The downside is family left behind may begin to resent you. My family have developed this red-hat victim culture. I can’t bring up how I live abroad or else it starts fights - they don’t want to talk to me now.
I also moved to the Netherlands recently (but from Germany) and their holiday schedule feels really weird to me. You get a lot from April to June and then nothing until Christmas. They should've spaced that out better.
You do know that most public holidays are based on christian events right? Spacing those out is only possible if we separate those days from religion.
The statuary minimum holiday entitlement of 20 days (most employers give 25+) can be used freely.
I mean, to be fair, many of those holidays aren't actually based on when Christian events happened. It's usually more like co-opting an already existing pagan holiday, and forcing it to fit into some story about their religion.
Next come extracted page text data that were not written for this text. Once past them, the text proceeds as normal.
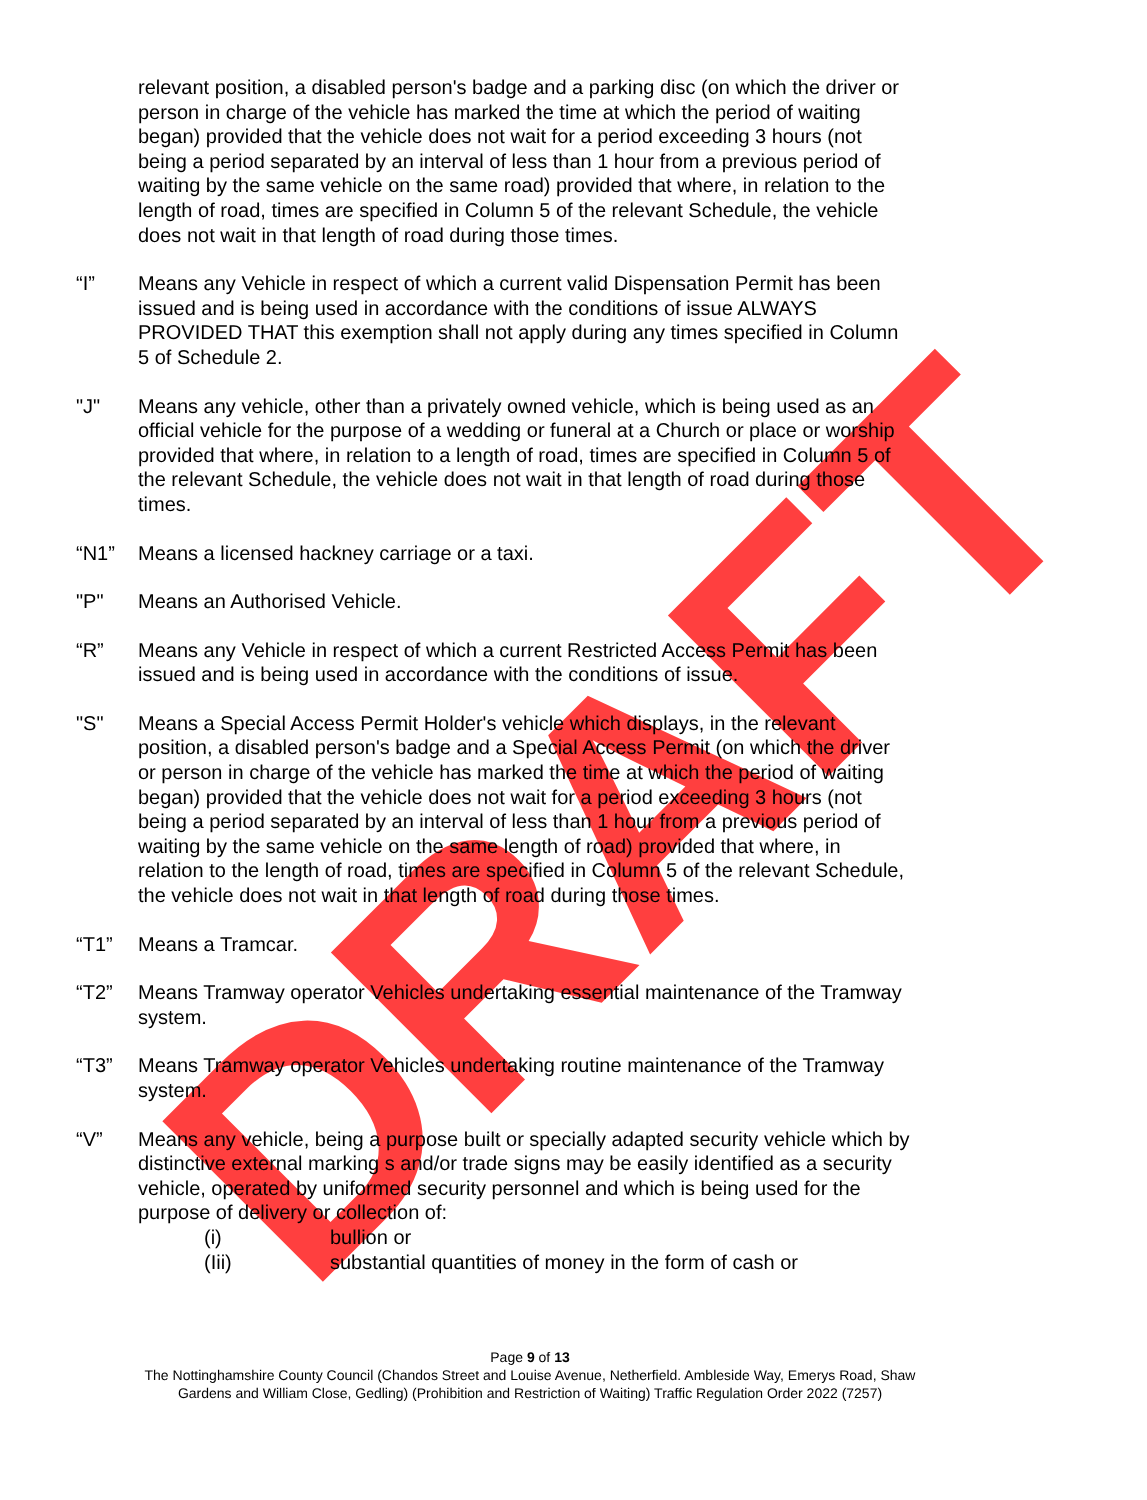DRAFT
relevant position, a disabled person's badge and a parking disc (on which the driver or person in charge of the vehicle has marked the time at which the period of waiting began) provided that the vehicle does not wait for a period exceeding 3 hours (not being a period separated by an interval of less than 1 hour from a previous period of waiting by the same vehicle on the same road) provided that where, in relation to the length of road, times are specified in Column 5 of the relevant Schedule, the vehicle does not wait in that length of road during those times.
“I” Means any Vehicle in respect of which a current valid Dispensation Permit has been issued and is being used in accordance with the conditions of issue ALWAYS PROVIDED THAT this exemption shall not apply during any times specified in Column 5 of Schedule 2.
"J" Means any vehicle, other than a privately owned vehicle, which is being used as an official vehicle for the purpose of a wedding or funeral at a Church or place or worship provided that where, in relation to a length of road, times are specified in Column 5 of the relevant Schedule, the vehicle does not wait in that length of road during those times.
“N1” Means a licensed hackney carriage or a taxi.
"P" Means an Authorised Vehicle.
“R” Means any Vehicle in respect of which a current Restricted Access Permit has been issued and is being used in accordance with the conditions of issue.
"S" Means a Special Access Permit Holder's vehicle which displays, in the relevant position, a disabled person's badge and a Special Access Permit (on which the driver or person in charge of the vehicle has marked the time at which the period of waiting began) provided that the vehicle does not wait for a period exceeding 3 hours (not being a period separated by an interval of less than 1 hour from a previous period of waiting by the same vehicle on the same length of road) provided that where, in relation to the length of road, times are specified in Column 5 of the relevant Schedule, the vehicle does not wait in that length of road during those times.
“T1” Means a Tramcar.
“T2” Means Tramway operator Vehicles undertaking essential maintenance of the Tramway system.
“T3” Means Tramway operator Vehicles undertaking routine maintenance of the Tramway system.
“V” Means any vehicle, being a purpose built or specially adapted security vehicle which by distinctive external marking s and/or trade signs may be easily identified as a security vehicle, operated by uniformed security personnel and which is being used for the purpose of delivery or collection of:
(i) bullion or
(Iii) substantial quantities of money in the form of cash or
Page 9 of 13
The Nottinghamshire County Council (Chandos Street and Louise Avenue, Netherfield. Ambleside Way, Emerys Road, Shaw
Gardens and William Close, Gedling) (Prohibition and Restriction of Waiting) Traffic Regulation Order 2022 (7257)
It's often not even in the same fucking season of when an actual event in Christianity may have happened (if at all).
Heh, even here in the home of Christianity we have multiple secular holidays: liberation day, workers' day, republic day, ferragosto ...
Cool thing is, you can even make up holidays if you want!
I mean, they kinda place King's/Queen's Day how it suits them. And there are possible Christian holidays in the second half of the year as well.
FYI: King’s day is celebrated on the king’s birthday. Not on some randomly selected day.
Except for Queen Beatrix’s birthday which was originally in January and her mother's was in September, but both of them celebrated Queen’s day in April.
So they really move the date around as it is convenient to be a nicer celebration.
Sure, that's why they kept it at the 30.4., when Beatrix got queen, who has her birthday on 31.1.